PAGE TEXT
The Correspondence of Thomas Carlyle and Ralph Waldo Emerson, 1834-1872, Vol. I eBook

This eBook from the Gutenberg Project consists of approximately 316 pages of information about The Correspondence of Thomas Carlyle and Ralph Waldo Emerson, 1834-1872, Vol. I.

The Correspondence of Thomas Carlyle and Ralph Waldo Emerson, 1834-1872, Vol. I eBook

This eBook from the Gutenberg Project consists of approximately 316 pages of information about The Correspondence of Thomas Carlyle and Ralph Waldo Emerson, 1834-1872, Vol. I.

Now as to the welcome hint that you might come to America, it shall be to me a joyful hope.  Come and found a new Academy that shall be church and school and Parnassus, as a true Poet’s house should be.  I dare not say that wit has better chance here than in England of winning world-wages, but it can always live, and it can scarce find competition.  Indeed, indeed, you shall have the continent to yourself were it only as Crusoe was king.  If you cared to read literary lectures, our people have vast curiosity, and the apparatus is very easy to set agoing.  Such ‘pulpit’ as you pleased to erect would at least find no hindrance in the building.  A friend of mine and of yours remarked, when I expressed the wish that you would come here, “that people were not here, as in England, sacramented to organized schools of opinion, but were a far more convertible audience.”  If at all you can think of coming here, I would send you any and all particulars of information with cheerfulest speed.

I have written a very long letter, yet have said nothing of much that I would say upon chapters of the Sartor. I must keep that, and the thoughts I had upon ‘poetry in history’,’ for another letter, or (might it be!) for a dialogue face to face.

DATA EXCERPT
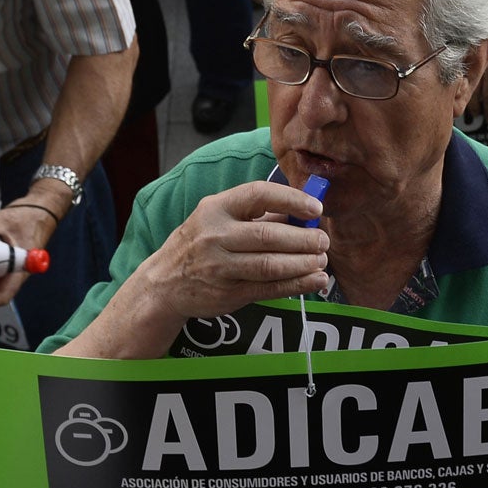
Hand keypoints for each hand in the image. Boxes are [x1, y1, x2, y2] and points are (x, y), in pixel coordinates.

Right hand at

WORK TO BE COMPLETED
Can you reproduce, word for word, the passage of the Carlyle and Emerson correspondence from "I have written" up to and including "face to face."?

RESPONSE BELOW
I have written a very long letter, yet have said nothing of much that I would say upon chapters of the Sartor. I must keep that, and the thoughts I had upon ‘poetry in history’,’ for another letter, or (might it be!) for a dialogue face to face.